Larch nodded and stared past him as if looking at a now familiar ghost that he had given up trying to exorcise. “We did our best with a manslaughter charge—that was before the new Act, of course—but it didn’t stick. He was very lucky.”

“Luckier than Celia.”

Larch flicked at him his cold, sad glance. “As you say, Mr Purbright: luckier than Celia.”

“And what,” Mr Kebble put in, “are you going to do now?” He was beginning to find oppressive the towering proximity of the two men carrying on their conversation over his head.

“Will Grope still be over at the cinema?” Larch asked him.

“He should be.”

Kebble watched the policemen go. Larch’s purposeful stride took him first to the door. He looked, the editor reflected, like an executioner. Following at a stroll, Purbright turned and smiled. “Thanks for the coffee, Mr Kebble.”

The editor smiled weakly and raised his hand. Then his attention was caught by Leaper holding aloft a book and gesticulating. “Oh, Mr Purbright!” he called.

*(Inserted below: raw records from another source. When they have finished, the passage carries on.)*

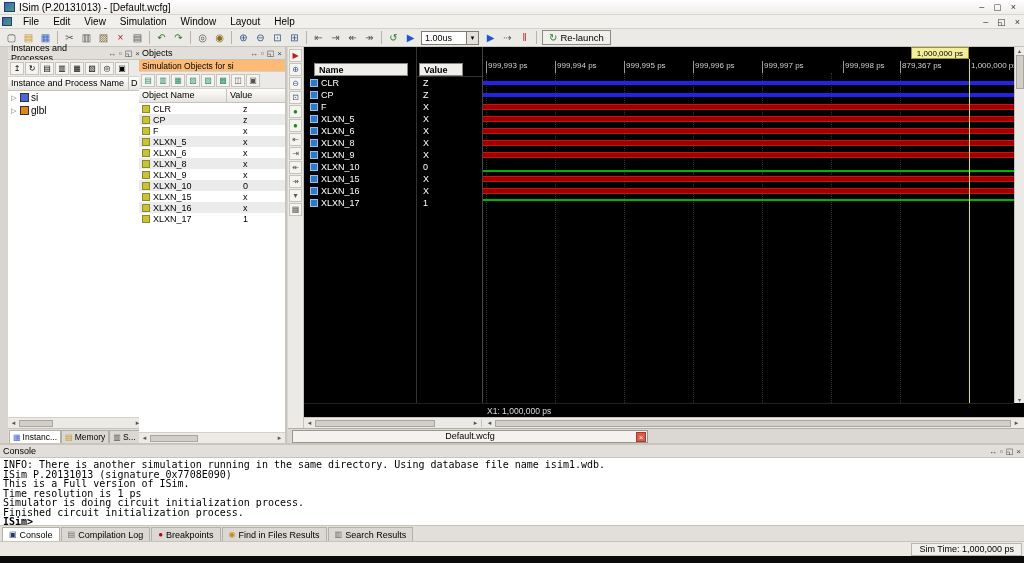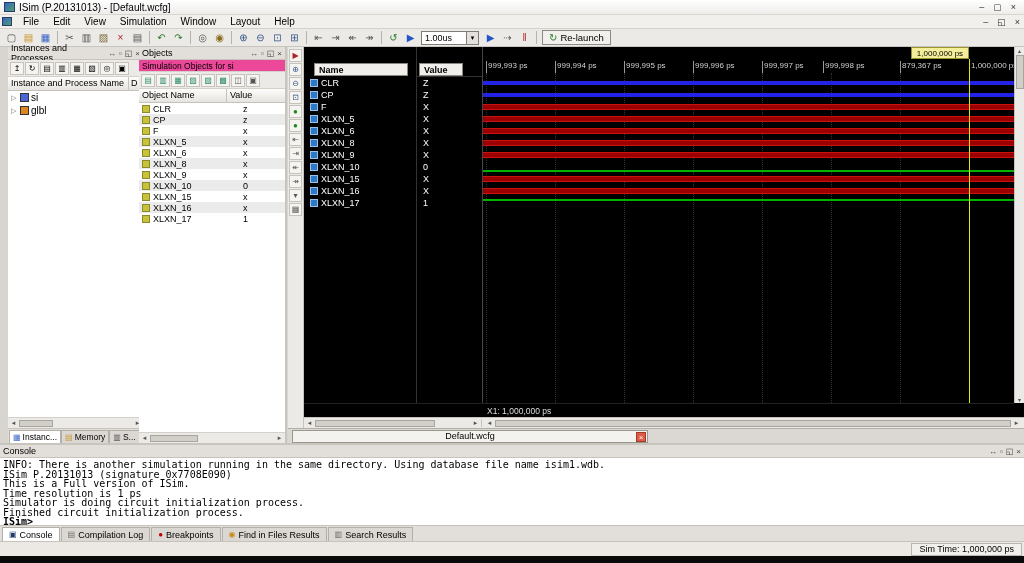--- a/index.html
+++ b/index.html
@@ -39,21 +39,21 @@
   .expander { font-size:7px; color:#666; width:7px; }
   .tico { width:9px; height:9px; border:1px solid #333; flex:none; }
   .hscroll { height:11px; background:#eceae6; border-top:1px solid #d4d1cb; display:flex; align-items:center; flex:none; }
   .sarr { width:11px; font-size:7px; color:#555; text-align:center; }
   .sarr.right { margin-left:auto; }
   .thumb { height:7px; background:#d2cfc9; border:1px solid #a8a5a0; }
   .ptabs { height:15px; background:#e2dfda; border-top:1px solid #c6c3bd; display:flex; align-items:flex-end; padding-left:1px; font-size:8.5px; flex:none; overflow:hidden; }
   .ptab { height:13px; display:inline-flex; align-items:center; gap:2px; padding:0 3px; border:1px solid #b2afa9; border-bottom:none; background:#dbd8d3; white-space:nowrap; }
   .ptab.active { background:#fff; }
   .ptab-glyph { font-size:8px; }
-  .subtitle { height:12px; background:#ec4899; border-bottom:1px solid #d4d1cb; font-size:8.5px; padding:0 3px; display:flex; align-items:center; flex:none; }
+  .subtitle { height:12px; background:#fdba74; border-bottom:1px solid #d4d1cb; font-size:8.5px; padding:0 3px; display:flex; align-items:center; flex:none; }
   .orow { height:11px; display:flex; align-items:center; font-size:9px; padding-left:3px; gap:3px; }
   .orow.stripe { background:#ebebeb; }
   .oico { width:8px; height:8px; background:#c8c23a; border:1px solid #8a8a2a; flex:none; }
   .orow .oname { flex:1; overflow:hidden; white-space:nowrap; }
   .orow .oval { width:42px; }
 
   
   .wavewrap { position:absolute; left:288px; top:0; width:736px; height:396px; display:flex; flex-direction:column; }
   .wavetop { height:381px; display:flex; }
   .vtools { width:16px; background:#eceae6; border-right:1px solid #c6c3bd; display:flex; flex-direction:column; align-items:center; padding-top:2px; gap:1px; flex:none; }
@@ -359,21 +359,21 @@
                 <div class="gridline" style="left: 348px;"></div>
                 <div class="gridline" style="left: 417px;"></div>
                 <div class="gridline" style="left: 486px;"></div>
               </div>
             <div id="ticks">
                 <span class="tick" style="left: 3px;">999,993 ps</span>
                 <span class="tick" style="left: 72px;">999,994 ps</span>
                 <span class="tick" style="left: 141px;">999,995 ps</span>
                 <span class="tick" style="left: 210px;">999,996 ps</span>
                 <span class="tick" style="left: 279px;">999,997 ps</span>
-                <span class="tick" style="left: 340px;">999,998 ps</span>
+                <span class="tick" style="left: 360px;">999,998 ps</span>
                 <span class="tick" style="left: 417px;">879,367 ps</span>
                 <span class="tick" style="left: 486px;">1,000,000 ps</span>
               </div>
             <div class="cursor-box">1,000,000 ps</div>
             <div class="cursor-line" id="cursor-line" style="left: 486px;"></div>
             <div id="sig-rows">
                 <div class="wrow">
                   <div class="bar bar-z"></div>
                 </div>
                 <div class="wrow">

The inspector came back to the counter.

“I forgot to tell you,” said Kebble, handing him the book, “that Leonard’s tracked the other half of that quotation.”

“Has he now.” Purbright beamed at the youth. “Smart work, Mr Leaper; smart work indeed!” He nearly added ’The Commissioner shall hear of this’ but refrained on catching an agonized look from Kebble and the murmured warning: “No praise, old chap. Like firewater to an Indian. Queer lad.”

The foyer of the cinema was empty. Shafts of sunlight, aswarm with dancing dust motes, slanted from the side windows upon the plastic stucco and struck back a chilly, colour-drained gleam. Where they fell across the carpet, the golden patches were scabbed with innumerable lozenges of blackened, trodden-in chewing gum. There was a smell of ashtrays and vitiated deodorant. Above the whine of a distant vacuum cleaner rose occasionally the cackle of ladies making discoveries under seats.